WHAT IS EXPECTED -
Filter out every line below that lacks "WIDTH", and copy the rest.

MATERIAL SHOWN -
════════════════════

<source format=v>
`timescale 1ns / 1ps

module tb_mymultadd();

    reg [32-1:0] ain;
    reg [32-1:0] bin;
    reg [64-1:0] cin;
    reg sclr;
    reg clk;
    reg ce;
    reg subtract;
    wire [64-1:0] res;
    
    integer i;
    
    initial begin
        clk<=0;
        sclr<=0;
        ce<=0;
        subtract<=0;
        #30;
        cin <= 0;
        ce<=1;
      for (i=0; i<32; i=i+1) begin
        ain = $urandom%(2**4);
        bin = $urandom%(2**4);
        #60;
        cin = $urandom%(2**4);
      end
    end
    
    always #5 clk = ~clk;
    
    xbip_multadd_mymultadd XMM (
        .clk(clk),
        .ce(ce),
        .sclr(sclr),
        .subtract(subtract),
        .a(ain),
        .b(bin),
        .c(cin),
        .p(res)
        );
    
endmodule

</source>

════════════════════

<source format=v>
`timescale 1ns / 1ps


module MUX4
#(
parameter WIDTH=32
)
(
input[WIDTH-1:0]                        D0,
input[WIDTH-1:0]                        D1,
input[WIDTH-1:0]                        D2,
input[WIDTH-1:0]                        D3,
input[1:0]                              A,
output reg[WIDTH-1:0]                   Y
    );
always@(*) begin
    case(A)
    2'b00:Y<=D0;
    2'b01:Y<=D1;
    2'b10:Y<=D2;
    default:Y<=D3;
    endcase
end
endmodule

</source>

════════════════════

REPLY TO THE TASK -
parameter WIDTH=32
input[WIDTH-1:0]                        D0,
input[WIDTH-1:0]                        D1,
input[WIDTH-1:0]                        D2,
input[WIDTH-1:0]                        D3,
output reg[WIDTH-1:0]                   Y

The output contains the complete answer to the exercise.